Сердце Чернобыльца 29 Голубых кровей

   К домам сталкеры подошли с двух сторон. Осторожно ступая и проверяя небольшую сараюшку с распахнутыми дверями, Седой пошёл в обход строения. Гнейс двинулся к заброшенному дому с мезонином. Бурьян тощими стебельками пробивался то там, то сям и плотно заплёл колёса стоящего у ограды подросткового велосипеда.
   Прогнившие прожилины забора вот-вот рассыплются. Рядом – покосившиеся треугольники знаков с когда-то чёрно-желтым кругом предупреждали о заражении   местности радиацией. Около крыльца, положив голову на лапы, спал вечным сном мумифицированный пёс с широким брезентовым ошейником. Шерсть пса давно вылиняла, и высохшая шкура прорисовывала рёбра и кости лап.
   От чего-то далёкого, уже успевшего забыться, инстинктивно дёрнулись плечи Гнейса. По коже прошла волна омерзительного чувства опасности. Крепко въевшееся чувство неприкаянности Зоны полоснуло по хребту.
   Протянул руку к изъеденному ржавчиной велосипеду… Вид спущенных шин и погнутых спиц был настолько жалок, что к горлу подкатил удушливый комок. «Покупал человек велосипед, небось, для сына, – подумал Гнейс. – Радовались и он, и пацан. Вон дом какой добротный построил для семьи, детям, да и внукам хватило бы на жизнь. Одним движением уничтожено всё: надежды, радость».
   Взгляд упал на грубый деревянный крест за истлевшим забором. «Похоже, что и жизнь уничтожена. Поздно к нам приходит прозрение, ещё позже желание найти ответ на простенький вопрос: как сохранить то, что имеем? Любим мы порассуждать над извечными вопросами: «Кто виноват?» и «Как исправить?» Вот чей-то погибший мир, чьё-то погасшее время, и здесь уже ничего не исправишь, даже если будут найдены виновные. Этому миру уже всё равно. Его уже нет! Есть только дотлевающий безлюдный остров бывшей жизни, и здесь врата времени давно закрыты на проржавевший амбарный замок».
   Бесшумно на покосившийся знак радиации опустилась птица, несколько похожая на орла или беркута. Шевельнулась, расправляя крылья. Оказалось, что её тело покрыто пластинами. Кривым клювом провела по ближайшему пластинчатому перу. Наклонив голову, мирно рассматривала пришельца. На столбик ограды присела другая. Из серой фиолетовости неба стали появляться их собратья: единицами, десятками, сотнями – чернеющая на глазах туча птиц неизбежно надвигалась. У первой птицы на голове поднялся хохолок из блестящих пластин.
   – Гнейс... стреляй!
   Из-за угла дома выскочил Седой и первым дал очередь из автомата. Птица замертво упала на землю. Её товарка от выстрела испуганно вспорхнула, потом снова вернулась. Посидела тихо, пластины на голове начали подниматься.

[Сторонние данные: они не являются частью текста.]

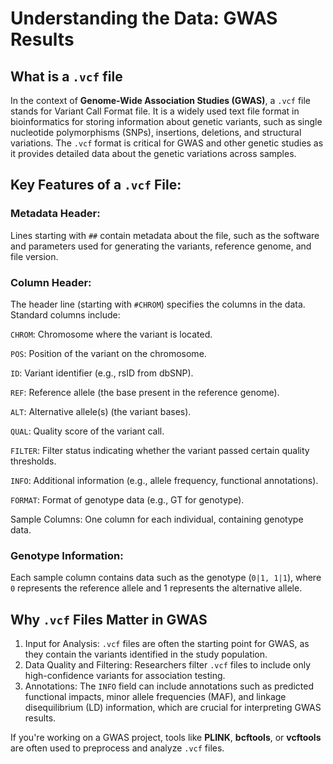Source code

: # Understanding the Data: GWAS Results

## What is a `.vcf` file
In the context of **Genome-Wide Association Studies (GWAS)**, a `.vcf` file stands for Variant Call Format file. It is a widely used text file format in bioinformatics for storing information about genetic variants, such as single nucleotide polymorphisms (SNPs), insertions, deletions, and structural variations. The `.vcf` format is critical for GWAS and other genetic studies as it provides detailed data about the genetic variations across samples.

## Key Features of a `.vcf` File:
### Metadata Header:

Lines starting with `##` contain metadata about the file, such as the software and parameters used for generating the variants, reference genome, and file version.

### Column Header:

The header line (starting with `#CHROM`) specifies the columns in the data. Standard columns include:

`CHROM`: Chromosome where the variant is located.

`POS`: Position of the variant on the chromosome.

`ID`: Variant identifier (e.g., rsID from dbSNP).

`REF`: Reference allele (the base present in the reference genome).

`ALT`: Alternative allele(s) (the variant bases).

`QUAL`: Quality score of the variant call.

`FILTER`: Filter status indicating whether the variant passed certain quality thresholds.

`INFO`: Additional information (e.g., allele frequency, functional annotations).

`FORMAT`: Format of genotype data (e.g., GT for genotype).

Sample Columns: One column for each individual, containing genotype data.

### Genotype Information:

Each sample column contains data such as the genotype (`0|1, 1|1`), where `0` represents the reference allele and 1 represents the alternative allele.

## Why `.vcf` Files Matter in GWAS
1. Input for Analysis: `.vcf` files are often the starting point for GWAS, as they contain the variants identified in the study population.
2. Data Quality and Filtering: Researchers filter `.vcf` files to include only high-confidence variants for association testing.
3. Annotations: The `INFO` field can include annotations such as predicted functional impacts, minor allele frequencies (MAF), and linkage disequilibrium (LD) information, which are crucial for interpreting GWAS results.

If you're working on a GWAS project, tools like **PLINK**, **bcftools**, or **vcftools** are often used to preprocess and analyze `.vcf` files.
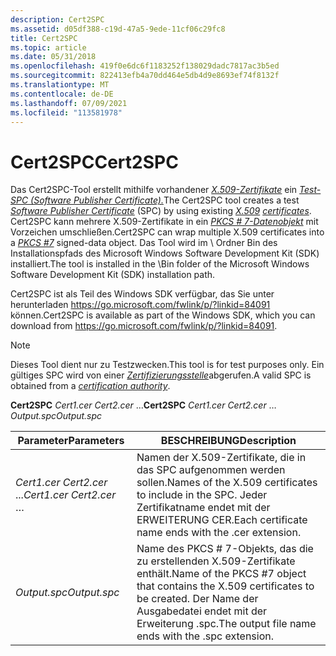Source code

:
 ```yaml
---
description: Cert2SPC
ms.assetid: d05df388-c19d-47a5-9ede-11cf06c29fc8
title: Cert2SPC
ms.topic: article
ms.date: 05/31/2018
ms.openlocfilehash: 419f0e6dc6f1183252f138029dadc7817ac3b5ed
ms.sourcegitcommit: 822413efb4a70dd464e5db4d9e8693ef74f8132f
ms.translationtype: MT
ms.contentlocale: de-DE
ms.lasthandoff: 07/09/2021
ms.locfileid: "113581978"
---
```

# <a name="cert2spc"></a><span data-ttu-id="62ad7-103">Cert2SPC</span><span class="sxs-lookup"><span data-stu-id="62ad7-103">Cert2SPC</span></span>

<span data-ttu-id="62ad7-104">Das Cert2SPC-Tool erstellt mithilfe vorhandener [*X.509-Zertifikate*](../secgloss/x-gly.md) [](../secgloss/c-gly.md)ein [*Test-SPC (Software Publisher Certificate).*](../secgloss/s-gly.md)</span><span class="sxs-lookup"><span data-stu-id="62ad7-104">The Cert2SPC tool creates a test [*Software Publisher Certificate*](../secgloss/s-gly.md) (SPC) by using existing [*X.509*](../secgloss/x-gly.md) [*certificates*](../secgloss/c-gly.md).</span></span> <span data-ttu-id="62ad7-105">Cert2SPC kann mehrere X.509-Zertifikate in ein [*PKCS \# 7-Datenobjekt*](../secgloss/p-gly.md) mit Vorzeichen umschließen.</span><span class="sxs-lookup"><span data-stu-id="62ad7-105">Cert2SPC can wrap multiple X.509 certificates into a [*PKCS \#7*](../secgloss/p-gly.md) signed-data object.</span></span> <span data-ttu-id="62ad7-106">Das Tool wird im \\ Ordner Bin des Installationspfads des Microsoft Windows Software Development Kit (SDK) installiert.</span><span class="sxs-lookup"><span data-stu-id="62ad7-106">The tool is installed in the \\Bin folder of the Microsoft Windows Software Development Kit (SDK) installation path.</span></span>

<span data-ttu-id="62ad7-107">Cert2SPC ist als Teil des Windows SDK verfügbar, das Sie unter herunterladen <https://go.microsoft.com/fwlink/p/?linkid=84091> können.</span><span class="sxs-lookup"><span data-stu-id="62ad7-107">Cert2SPC is available as part of the Windows SDK, which you can download from <https://go.microsoft.com/fwlink/p/?linkid=84091>.</span></span>

> [!Note]
> <span data-ttu-id="62ad7-108">Dieses Tool dient nur zu Testzwecken.</span><span class="sxs-lookup"><span data-stu-id="62ad7-108">This tool is for test purposes only.</span></span> <span data-ttu-id="62ad7-109">Ein gültiges SPC wird von einer [*Zertifizierungsstelle*](../secgloss/c-gly.md)abgerufen.</span><span class="sxs-lookup"><span data-stu-id="62ad7-109">A valid SPC is obtained from a [*certification authority*](../secgloss/c-gly.md).</span></span>


<span data-ttu-id="62ad7-110">**Cert2SPC** *Cert1.cer Cert2.cer* ...</span><span class="sxs-lookup"><span data-stu-id="62ad7-110">**Cert2SPC** *Cert1.cer Cert2.cer* …</span></span> <span data-ttu-id="62ad7-111">*Output.spc*</span><span class="sxs-lookup"><span data-stu-id="62ad7-111">*Output.spc*</span></span>

 



| <span data-ttu-id="62ad7-112">Parameter</span><span class="sxs-lookup"><span data-stu-id="62ad7-112">Parameters</span></span>              | <span data-ttu-id="62ad7-113">BESCHREIBUNG</span><span class="sxs-lookup"><span data-stu-id="62ad7-113">Description</span></span>                                                                                                                        |
|-------------------------|------------------------------------------------------------------------------------------------------------------------------------|
| <span data-ttu-id="62ad7-114">*Cert1.cer Cert2.cer* ...</span><span class="sxs-lookup"><span data-stu-id="62ad7-114">*Cert1.cer Cert2.cer* …</span></span> | <span data-ttu-id="62ad7-115">Namen der X.509-Zertifikate, die in das SPC aufgenommen werden sollen.</span><span class="sxs-lookup"><span data-stu-id="62ad7-115">Names of the X.509 certificates to include in the SPC.</span></span> <span data-ttu-id="62ad7-116">Jeder Zertifikatname endet mit der ERWEITERUNG CER.</span><span class="sxs-lookup"><span data-stu-id="62ad7-116">Each certificate name ends with the .cer extension.</span></span>                         |
| <span data-ttu-id="62ad7-117">*Output.spc*</span><span class="sxs-lookup"><span data-stu-id="62ad7-117">*Output.spc*</span></span>            | <span data-ttu-id="62ad7-118">Name des PKCS \# 7-Objekts, das die zu erstellenden X.509-Zertifikate enthält.</span><span class="sxs-lookup"><span data-stu-id="62ad7-118">Name of the PKCS \#7 object that contains the X.509 certificates to be created.</span></span> <span data-ttu-id="62ad7-119">Der Name der Ausgabedatei endet mit der Erweiterung .spc.</span><span class="sxs-lookup"><span data-stu-id="62ad7-119">The output file name ends with the .spc extension.</span></span> |



 

 

 
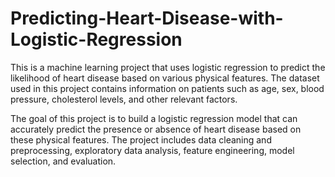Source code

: # Predicting-Heart-Disease-with-Logistic-Regression
This is a machine learning project that uses logistic regression to predict the likelihood of heart disease based on various physical features. The dataset used in this project contains information on patients such as age, sex, blood pressure, cholesterol levels, and other relevant factors.

The goal of this project is to build a logistic regression model that can accurately predict the presence or absence of heart disease based on these physical features. The project includes data cleaning and preprocessing, exploratory data analysis, feature engineering, model selection, and evaluation.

   Словно пикирующие бомбардировщики бесшумно неслись к земле хищники. Седому показалось, что он слышит шум воздуха, трущийся о пластинчатое оперение. Не сговариваясь, оба сталкера бросились к спасительной двери дома. Но та закрыта на замок, и сбить его с налета не удалось.
   – Под крыльцо, – закричал Гнейс и нырнул под прогнившие плахи высокого крыльца.
   Уже почти забравшись в убежище, Седой почувствовал удар по ноге. Клюв птицы сжал и потянул сталкера за ногу. К несчастью, армейские берцы крепко держались на хозяине. Хищница зависла в воздухе, дёрнула головой. Ещё немного, и она вынет человека из укрытия, как дятел личинку короеда из-под коры…
   – Чёртова кочерыжка… – бросив автомат и ухватившись за столбик, пытался высвободиться Седой.
   – Прижмись, – прошептал Гнейс.
   Выстрелы в замкнутом небольшом пространстве шарахнули поверх тела Седого, обдав того вихрем пороховой гари и оглушив. Челюсти птицы разжались и сталкер вжался в подпространство...
   Шуршанье воздуха стало невыносимым. Птицы носились рядом.
   – Похоже, они, как и те, не могут ходить по земле, – прошептал Гнейс, рассматривая птиц в щели меж досками, – больно ноги коротесенькие.
   – Это хорошо, – хмыкнул Седой рассматривая ободранный, но не прокушенный башмак. – Плохо, что ребятам сообщить не можем. А ну, как эта вся сволота тихо спикирует на них.
   – В дом бы пробраться. А там с крыши можно и просемафорить.
   – Рэбит у нас иногда слышит мысли. Особенно слышит злобу. Разозлиться на меня можешь?
   – Попробую…
   Гнейс нахмурил брови, до белизны сжал губы, вперил взгляд в партнёра, и тут его стал разбирать смех.
   – Ты, что спятил?
   – У тебя нос в чернилах…
   – Что?
   – Нос в чернилах, как в школе…
   Машинально протёр нос рукавом. На ткани осталось синее размазанное пятно.
   – У них, похоже, кровь синяя?
   – Сейчас проверим, – перестал хохотать Гнейс, – надоели истребители голубых кровей. Хоть с десяток перестреляю, и как раз разозлюсь.
   Он перевёл АКМ на одиночные выстрелы. Расковырял дыру в половицах. Выстрел…
   – Понравилось, душу вашу на божничку? – проговорил он. – Жалко, не видно, попал или нет.
   Выстрел… На крыльцо упало что-то тяжёлое, сквозь щели вниз закапала голубая жидкость.
   – Заразы, дворяне… Голубая кровь… – свирепел Гнейс. – Всё бы нападать без объявления войны. Глухие и слепые заразы, отрастили себе чешую по метру, а вот вам ещё подарочек.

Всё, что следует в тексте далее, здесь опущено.